Limited gain in low-semantic/simple scenes: SA-SOR is significantly lower in images with low \(\rho\) (e.g., the \(\rho=7\) group only reaches 0.629), indicating that in scenes with few objects and no "story," top-down signals might be unhelpful or even noisy.
Inference overhead from iterations: \(K=5\) cycles + autoregressive captioning incurs a computational cost compared to single-pass methods (refer to original Table 7 for FPS analysis).
Lower MAE on IRSR: On IRSR, the MAE of 6.89 is higher than QAGNet's 6.71, suggesting mask precision might not be superior in scenes with more objects (up to 8).
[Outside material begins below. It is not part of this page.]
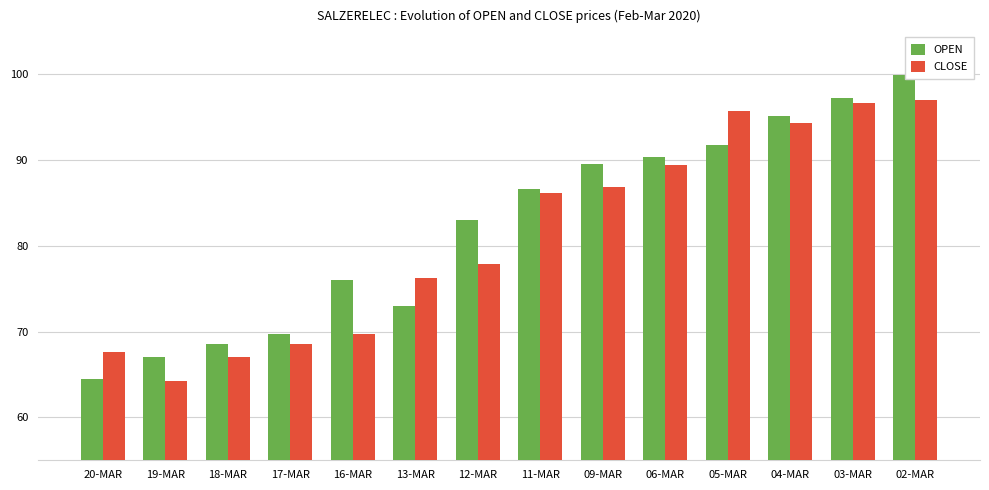

Rank the series at 13-MAR from highest to lowest value.

CLOSE, OPEN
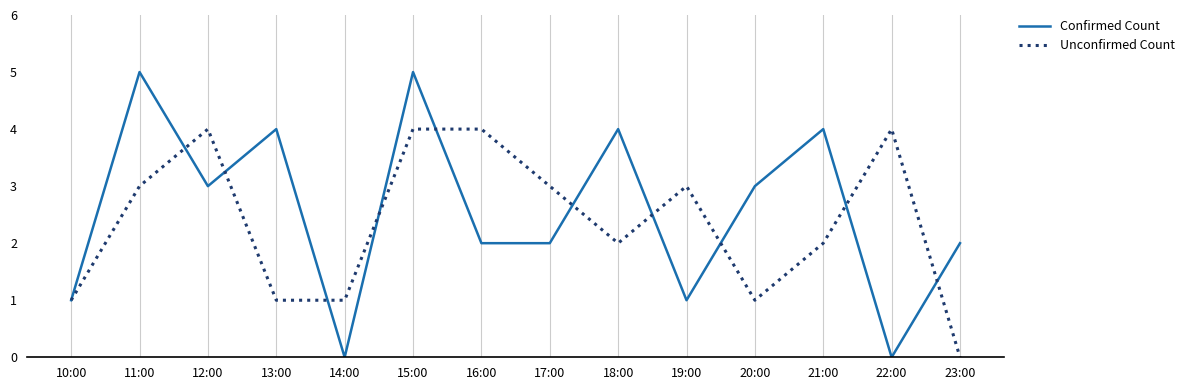

At which category is the sum across all series the highest?

15:00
vs PoseSOR / DSGNN / QAGNet (Bottom-up SOR): These methods model object-context relationships via human pose, shape/texture graph edges, or hyper-graphs/nested GNNs, all mining clues from the image itself. Ours introduces top-down "scene story" guidance, avoiding misdirection by low-level cues (e.g., not incorrectly focusing on a TV due to pose).
vs Liu et al. 2025 (Implicit order in LVLM descriptions): While both use language, that work uses implicit ordering in LVLM descriptions as external supervision. Ours treats captioning as an endogenous, iteratively refined branch coupled bi-directionally with ranking.
vs Mask2Former / QueryInst (Instance Segmentation backbones): \(L_{task}\) in this paper directly adopts Mask2Former’s mask/classification losses as a detection foundation, then overlays the cyclical interaction of ranking and captioning, effectively "cognitivizing" a general instance segmentation framework.

Rating¶

Novelty: ⭐⭐⭐⭐⭐ First to explicitly formulate top-down "perception-viewing cycles" as a bi-directional caption\(\leftrightarrow\)ranking loop, well-supported by cognitive science.
Experimental Thoroughness: ⭐⭐⭐⭐ Solid across two benchmarks with component ablations, iteration/density/efficiency analysis, though IRSR MAE is not a clean sweep.
Writing Quality: ⭐⭐⭐⭐ Clear mapping between motivation and mechanism; cognitive analogies are consistent, though some module details require checking the appendix.
Value: ⭐⭐⭐⭐ Provides a paradigm for trainable top-down signals in SOR; semantic density analysis characterizes clear boundary conditions.